**Work item:**
Look through the data below. Show each line where the string "PlayStation" occurs.

Start of Materials provided

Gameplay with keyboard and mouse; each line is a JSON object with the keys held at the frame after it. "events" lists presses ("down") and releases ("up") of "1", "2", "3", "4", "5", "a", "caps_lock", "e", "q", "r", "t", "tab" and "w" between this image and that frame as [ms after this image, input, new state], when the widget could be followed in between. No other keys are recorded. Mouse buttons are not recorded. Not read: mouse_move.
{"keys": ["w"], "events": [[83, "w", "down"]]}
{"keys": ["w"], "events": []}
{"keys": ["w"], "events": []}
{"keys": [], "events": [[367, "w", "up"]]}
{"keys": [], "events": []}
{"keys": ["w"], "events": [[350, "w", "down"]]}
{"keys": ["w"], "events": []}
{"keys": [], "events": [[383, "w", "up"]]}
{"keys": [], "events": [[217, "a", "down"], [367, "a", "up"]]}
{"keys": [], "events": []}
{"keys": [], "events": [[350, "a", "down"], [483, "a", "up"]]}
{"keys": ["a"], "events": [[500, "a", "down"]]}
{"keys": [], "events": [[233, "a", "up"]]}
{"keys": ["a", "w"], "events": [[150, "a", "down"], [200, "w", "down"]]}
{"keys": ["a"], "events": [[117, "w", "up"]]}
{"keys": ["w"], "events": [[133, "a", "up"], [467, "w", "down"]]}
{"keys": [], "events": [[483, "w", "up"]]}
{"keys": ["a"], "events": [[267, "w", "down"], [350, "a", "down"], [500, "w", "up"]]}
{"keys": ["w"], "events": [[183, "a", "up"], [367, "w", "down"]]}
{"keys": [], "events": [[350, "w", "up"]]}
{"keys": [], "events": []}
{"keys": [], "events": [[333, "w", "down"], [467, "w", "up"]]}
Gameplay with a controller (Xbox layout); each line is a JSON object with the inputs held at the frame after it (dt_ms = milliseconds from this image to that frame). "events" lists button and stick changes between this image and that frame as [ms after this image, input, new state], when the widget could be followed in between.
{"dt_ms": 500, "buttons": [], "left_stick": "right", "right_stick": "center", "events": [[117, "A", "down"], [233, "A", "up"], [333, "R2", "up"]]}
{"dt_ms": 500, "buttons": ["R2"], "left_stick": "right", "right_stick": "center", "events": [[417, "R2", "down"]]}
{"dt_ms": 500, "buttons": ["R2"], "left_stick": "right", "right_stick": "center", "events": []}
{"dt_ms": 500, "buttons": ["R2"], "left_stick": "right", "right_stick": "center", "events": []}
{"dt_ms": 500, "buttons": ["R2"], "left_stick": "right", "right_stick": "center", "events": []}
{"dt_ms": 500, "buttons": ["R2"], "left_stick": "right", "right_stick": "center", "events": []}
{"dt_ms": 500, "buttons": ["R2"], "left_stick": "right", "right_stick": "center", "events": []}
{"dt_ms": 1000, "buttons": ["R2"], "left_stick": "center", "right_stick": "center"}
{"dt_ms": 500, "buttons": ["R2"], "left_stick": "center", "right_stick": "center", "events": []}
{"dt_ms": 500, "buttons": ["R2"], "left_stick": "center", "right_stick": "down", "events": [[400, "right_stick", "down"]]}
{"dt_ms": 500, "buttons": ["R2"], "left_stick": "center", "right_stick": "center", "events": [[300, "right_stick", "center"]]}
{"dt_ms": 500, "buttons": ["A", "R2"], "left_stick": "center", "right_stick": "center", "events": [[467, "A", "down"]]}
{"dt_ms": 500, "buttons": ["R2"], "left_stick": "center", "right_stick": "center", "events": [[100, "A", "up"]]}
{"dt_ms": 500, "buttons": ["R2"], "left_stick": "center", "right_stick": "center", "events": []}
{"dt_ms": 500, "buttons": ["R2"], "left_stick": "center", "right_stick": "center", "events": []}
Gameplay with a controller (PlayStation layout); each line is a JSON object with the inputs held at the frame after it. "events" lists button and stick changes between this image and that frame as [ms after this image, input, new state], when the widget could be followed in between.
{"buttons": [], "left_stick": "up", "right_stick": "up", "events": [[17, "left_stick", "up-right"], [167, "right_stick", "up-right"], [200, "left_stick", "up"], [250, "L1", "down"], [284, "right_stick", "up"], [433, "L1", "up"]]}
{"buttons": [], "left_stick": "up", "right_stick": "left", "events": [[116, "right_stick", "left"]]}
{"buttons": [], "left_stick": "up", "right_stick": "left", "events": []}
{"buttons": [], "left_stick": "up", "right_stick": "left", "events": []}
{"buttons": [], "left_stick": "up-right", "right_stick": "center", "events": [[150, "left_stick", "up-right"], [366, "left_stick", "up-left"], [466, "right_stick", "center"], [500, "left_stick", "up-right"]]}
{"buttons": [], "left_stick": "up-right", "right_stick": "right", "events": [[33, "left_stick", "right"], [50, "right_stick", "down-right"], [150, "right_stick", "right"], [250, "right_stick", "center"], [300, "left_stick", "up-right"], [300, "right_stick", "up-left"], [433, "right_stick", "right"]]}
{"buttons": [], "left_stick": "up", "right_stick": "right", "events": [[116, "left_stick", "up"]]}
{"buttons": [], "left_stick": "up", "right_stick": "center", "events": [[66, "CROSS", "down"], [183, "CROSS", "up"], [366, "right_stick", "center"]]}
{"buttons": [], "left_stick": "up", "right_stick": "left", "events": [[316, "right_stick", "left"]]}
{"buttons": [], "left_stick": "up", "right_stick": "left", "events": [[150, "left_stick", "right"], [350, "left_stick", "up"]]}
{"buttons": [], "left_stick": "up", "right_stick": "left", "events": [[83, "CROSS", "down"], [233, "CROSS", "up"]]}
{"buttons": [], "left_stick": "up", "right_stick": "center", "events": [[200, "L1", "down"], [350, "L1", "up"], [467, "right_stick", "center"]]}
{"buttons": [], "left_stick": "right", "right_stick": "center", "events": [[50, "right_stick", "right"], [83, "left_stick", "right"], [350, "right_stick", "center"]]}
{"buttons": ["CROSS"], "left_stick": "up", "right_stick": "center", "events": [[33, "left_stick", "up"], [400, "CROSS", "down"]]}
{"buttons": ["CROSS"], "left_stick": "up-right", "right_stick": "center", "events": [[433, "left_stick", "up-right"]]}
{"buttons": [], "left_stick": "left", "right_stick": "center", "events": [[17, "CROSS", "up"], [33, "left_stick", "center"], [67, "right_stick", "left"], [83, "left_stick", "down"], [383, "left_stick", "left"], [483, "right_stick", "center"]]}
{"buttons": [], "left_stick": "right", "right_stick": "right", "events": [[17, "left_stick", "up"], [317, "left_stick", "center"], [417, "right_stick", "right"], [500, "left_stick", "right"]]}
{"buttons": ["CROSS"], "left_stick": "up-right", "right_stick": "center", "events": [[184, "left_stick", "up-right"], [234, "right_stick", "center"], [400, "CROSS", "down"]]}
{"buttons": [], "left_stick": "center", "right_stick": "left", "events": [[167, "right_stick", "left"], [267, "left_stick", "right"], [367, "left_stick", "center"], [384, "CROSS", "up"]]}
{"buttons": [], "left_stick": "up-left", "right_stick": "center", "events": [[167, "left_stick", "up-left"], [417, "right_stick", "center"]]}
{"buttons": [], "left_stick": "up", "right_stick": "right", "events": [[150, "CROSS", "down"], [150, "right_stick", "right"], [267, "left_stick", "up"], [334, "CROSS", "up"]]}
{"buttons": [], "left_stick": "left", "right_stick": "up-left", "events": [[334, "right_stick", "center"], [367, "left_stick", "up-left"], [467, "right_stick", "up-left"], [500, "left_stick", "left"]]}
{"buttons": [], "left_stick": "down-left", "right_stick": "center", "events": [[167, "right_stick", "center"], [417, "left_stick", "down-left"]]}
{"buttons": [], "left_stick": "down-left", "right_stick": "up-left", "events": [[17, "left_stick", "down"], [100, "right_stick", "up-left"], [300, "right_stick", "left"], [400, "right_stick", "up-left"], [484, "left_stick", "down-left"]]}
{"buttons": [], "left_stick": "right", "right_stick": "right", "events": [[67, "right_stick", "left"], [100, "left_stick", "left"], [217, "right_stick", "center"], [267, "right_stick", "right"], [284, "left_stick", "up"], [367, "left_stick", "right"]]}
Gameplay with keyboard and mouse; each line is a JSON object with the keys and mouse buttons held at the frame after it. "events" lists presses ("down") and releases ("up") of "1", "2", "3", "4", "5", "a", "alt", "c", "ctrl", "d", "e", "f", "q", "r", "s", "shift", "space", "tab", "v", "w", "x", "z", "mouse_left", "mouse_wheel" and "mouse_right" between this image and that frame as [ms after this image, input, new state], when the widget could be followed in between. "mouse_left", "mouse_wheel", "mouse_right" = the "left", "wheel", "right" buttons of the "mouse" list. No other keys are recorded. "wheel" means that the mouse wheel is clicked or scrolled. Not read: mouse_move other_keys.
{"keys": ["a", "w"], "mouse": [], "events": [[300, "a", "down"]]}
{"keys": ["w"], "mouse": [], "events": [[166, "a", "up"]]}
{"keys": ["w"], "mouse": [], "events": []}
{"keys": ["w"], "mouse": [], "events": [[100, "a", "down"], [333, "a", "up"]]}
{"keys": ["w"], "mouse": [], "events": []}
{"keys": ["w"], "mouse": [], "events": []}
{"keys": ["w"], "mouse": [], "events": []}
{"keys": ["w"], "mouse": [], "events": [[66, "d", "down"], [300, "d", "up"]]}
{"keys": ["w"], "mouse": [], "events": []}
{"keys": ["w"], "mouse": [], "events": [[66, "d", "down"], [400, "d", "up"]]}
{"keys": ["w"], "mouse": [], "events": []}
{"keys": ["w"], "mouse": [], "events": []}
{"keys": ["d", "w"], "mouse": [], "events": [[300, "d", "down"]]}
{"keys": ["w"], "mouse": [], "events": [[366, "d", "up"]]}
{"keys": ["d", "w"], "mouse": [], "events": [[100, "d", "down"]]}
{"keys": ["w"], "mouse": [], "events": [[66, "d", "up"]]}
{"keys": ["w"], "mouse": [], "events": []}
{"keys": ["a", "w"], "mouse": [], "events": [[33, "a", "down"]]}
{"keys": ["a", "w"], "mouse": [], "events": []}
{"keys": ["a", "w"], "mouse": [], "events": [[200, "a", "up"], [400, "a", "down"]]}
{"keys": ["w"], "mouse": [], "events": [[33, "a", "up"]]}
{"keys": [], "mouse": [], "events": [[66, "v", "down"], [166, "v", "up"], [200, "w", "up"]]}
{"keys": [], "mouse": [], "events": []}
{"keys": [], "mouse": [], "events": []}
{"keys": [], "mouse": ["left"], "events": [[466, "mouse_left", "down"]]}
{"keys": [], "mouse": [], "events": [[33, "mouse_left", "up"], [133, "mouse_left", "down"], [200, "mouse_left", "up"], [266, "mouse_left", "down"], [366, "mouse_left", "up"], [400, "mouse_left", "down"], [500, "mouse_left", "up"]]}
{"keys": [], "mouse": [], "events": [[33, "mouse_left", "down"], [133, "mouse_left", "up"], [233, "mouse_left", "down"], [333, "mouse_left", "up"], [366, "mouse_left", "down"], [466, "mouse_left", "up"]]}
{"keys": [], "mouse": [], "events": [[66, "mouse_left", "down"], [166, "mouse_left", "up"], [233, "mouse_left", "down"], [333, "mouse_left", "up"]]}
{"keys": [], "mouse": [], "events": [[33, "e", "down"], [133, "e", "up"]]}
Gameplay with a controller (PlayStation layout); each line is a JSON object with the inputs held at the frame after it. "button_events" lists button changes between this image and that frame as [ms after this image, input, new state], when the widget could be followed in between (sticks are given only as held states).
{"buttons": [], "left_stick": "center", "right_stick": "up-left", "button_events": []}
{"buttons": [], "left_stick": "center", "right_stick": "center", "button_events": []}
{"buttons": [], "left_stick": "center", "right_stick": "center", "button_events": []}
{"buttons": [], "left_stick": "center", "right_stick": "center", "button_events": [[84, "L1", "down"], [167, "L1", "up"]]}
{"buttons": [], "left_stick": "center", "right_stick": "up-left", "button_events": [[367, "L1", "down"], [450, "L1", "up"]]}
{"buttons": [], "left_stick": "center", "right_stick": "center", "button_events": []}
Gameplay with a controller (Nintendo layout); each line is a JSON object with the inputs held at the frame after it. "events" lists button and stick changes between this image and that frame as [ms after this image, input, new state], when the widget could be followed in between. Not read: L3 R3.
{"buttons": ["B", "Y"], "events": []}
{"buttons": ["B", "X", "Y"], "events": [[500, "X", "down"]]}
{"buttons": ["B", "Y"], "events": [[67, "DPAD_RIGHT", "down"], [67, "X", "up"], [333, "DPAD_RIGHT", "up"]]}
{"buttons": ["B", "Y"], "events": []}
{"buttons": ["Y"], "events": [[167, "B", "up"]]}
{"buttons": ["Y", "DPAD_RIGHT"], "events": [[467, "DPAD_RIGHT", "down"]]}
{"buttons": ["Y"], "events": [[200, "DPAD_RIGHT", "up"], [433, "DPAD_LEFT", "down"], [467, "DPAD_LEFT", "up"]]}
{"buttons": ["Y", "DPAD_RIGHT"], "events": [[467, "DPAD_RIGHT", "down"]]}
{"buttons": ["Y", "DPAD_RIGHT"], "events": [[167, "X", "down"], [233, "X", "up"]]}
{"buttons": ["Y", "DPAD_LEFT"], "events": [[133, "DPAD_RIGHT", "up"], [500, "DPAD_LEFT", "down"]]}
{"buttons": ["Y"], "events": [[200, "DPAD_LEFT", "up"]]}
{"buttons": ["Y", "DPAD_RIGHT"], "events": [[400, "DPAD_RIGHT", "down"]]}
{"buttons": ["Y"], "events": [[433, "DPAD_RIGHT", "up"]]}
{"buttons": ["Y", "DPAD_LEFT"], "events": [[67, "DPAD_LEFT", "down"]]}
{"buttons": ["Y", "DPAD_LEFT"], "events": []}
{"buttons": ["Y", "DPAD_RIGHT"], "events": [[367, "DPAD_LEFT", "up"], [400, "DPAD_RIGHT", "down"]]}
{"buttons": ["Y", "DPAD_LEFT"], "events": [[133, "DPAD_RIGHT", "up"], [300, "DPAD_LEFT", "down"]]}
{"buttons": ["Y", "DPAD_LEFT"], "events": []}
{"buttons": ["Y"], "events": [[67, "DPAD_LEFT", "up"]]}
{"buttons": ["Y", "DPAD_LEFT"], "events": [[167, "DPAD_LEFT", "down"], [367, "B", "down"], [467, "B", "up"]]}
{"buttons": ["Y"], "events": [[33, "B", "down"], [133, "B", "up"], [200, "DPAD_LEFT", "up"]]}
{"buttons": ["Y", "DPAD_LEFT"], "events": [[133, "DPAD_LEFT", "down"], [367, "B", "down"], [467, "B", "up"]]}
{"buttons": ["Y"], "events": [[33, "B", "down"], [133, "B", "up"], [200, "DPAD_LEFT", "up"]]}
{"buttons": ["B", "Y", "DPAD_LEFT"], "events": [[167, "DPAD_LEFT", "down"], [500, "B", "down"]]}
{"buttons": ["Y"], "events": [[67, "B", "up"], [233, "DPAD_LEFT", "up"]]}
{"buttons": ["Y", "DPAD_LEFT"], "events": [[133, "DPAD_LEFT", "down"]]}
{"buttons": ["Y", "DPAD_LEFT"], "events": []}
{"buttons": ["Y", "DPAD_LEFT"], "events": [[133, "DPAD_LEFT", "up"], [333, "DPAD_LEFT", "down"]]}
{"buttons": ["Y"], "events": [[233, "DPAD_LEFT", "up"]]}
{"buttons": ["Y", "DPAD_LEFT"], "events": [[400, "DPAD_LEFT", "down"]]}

End of Materials provided

**Response to this task:**
Gameplay with a controller (PlayStation layout); each line is a JSON object with the inputs held at the frame after it. "events" lists button and stick changes between this image and that frame as [ms after this image, input, new state], when the widget could be followed in between.
Gameplay with a controller (PlayStation layout); each line is a JSON object with the inputs held at the frame after it. "button_events" lists button changes between this image and that frame as [ms after this image, input, new state], when the widget could be followed in between (sticks are given only as held states).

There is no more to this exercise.